# Another Newbie



## JOEY (Mar 1, 2009)

Hey everyone,

Unfortunately, I'm not a TT owner (yet) but am looking to get one as my next car within the next couple of months. Really liking the MK1 TT (225) and have seen some good ones about in this site already.

Joined the site to see what mods i could do and to get some general knowledge about the TT as i don't know the difference in specs. If/when i do get the TT i'd like to go down the euro route with lots of smoothing and whatnot.

Looking forward to meeting some of you's.


----------



## YELLOW_TT (Feb 25, 2004)

Welcome why not join the TTOC to keep you going untill you find a nice TT www.ttoc.co.uk


----------



## Wallsendmag (Feb 12, 2004)

Welcome


----------



## T3RBO (Dec 9, 2003)

Welcome to the forum


----------



## JOEY (Mar 1, 2009)

thanks for the welcome guys.
will totally check ttoc out too.

can someone tell me if the tt has ever had a facelift version as i can't tell? they all still look around the same to me.
and is there any common faults with the tt that i probably should know about?

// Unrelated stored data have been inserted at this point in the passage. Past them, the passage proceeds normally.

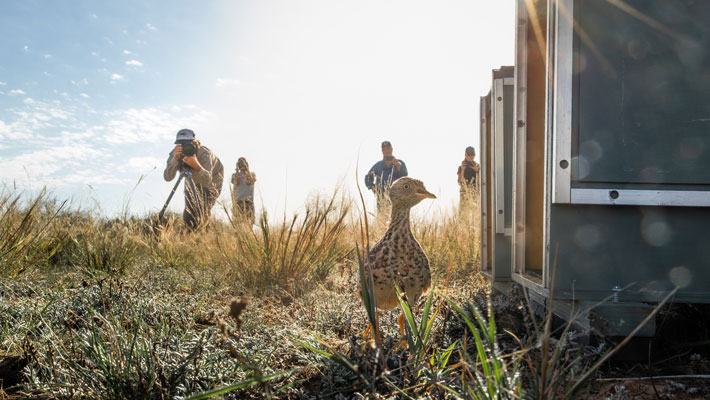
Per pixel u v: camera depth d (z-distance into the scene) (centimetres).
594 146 301
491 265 521
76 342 291
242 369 261
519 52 399
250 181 927
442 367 248
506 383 197
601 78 302
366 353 273
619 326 292
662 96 301
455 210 786
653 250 304
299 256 568
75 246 620
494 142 481
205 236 704
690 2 302
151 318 352
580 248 307
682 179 299
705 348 319
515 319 375
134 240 667
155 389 239
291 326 360
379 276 336
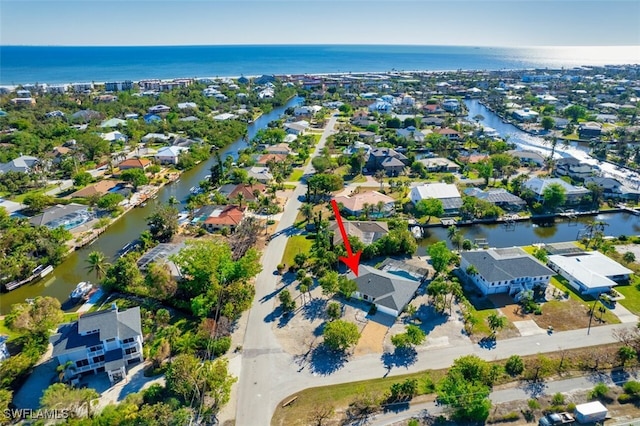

sorry about all the questions. its just that i am planning to move up from a new vauxhall corsa to a tt and just have a vision that the audi will be better in every aspect.


----------



## YELLOW_TT (Feb 25, 2004)

if you dont ask you dont find out mate  There was a face lift in March 2002 ( titanium head lights alloy gear knob 20mm lower ride hight and 18in wheels) but some March 2002 TTs are still the old spec then in late 2002 or could be early 2003 the grill was changed ( from 5 to 3 bar) and later on in 2003 the wipers were changed to aero style


----------



## jammyd (Oct 11, 2008)

Welcome to the forum


----------



## KammyTT (Jun 28, 2006)

gor for a facelift 225 model.... oh and welcome.


----------



## JOEY (Mar 1, 2009)

thanks for the info! 

just getting as much knowledge of the tt so i can decide the best one for me.


----------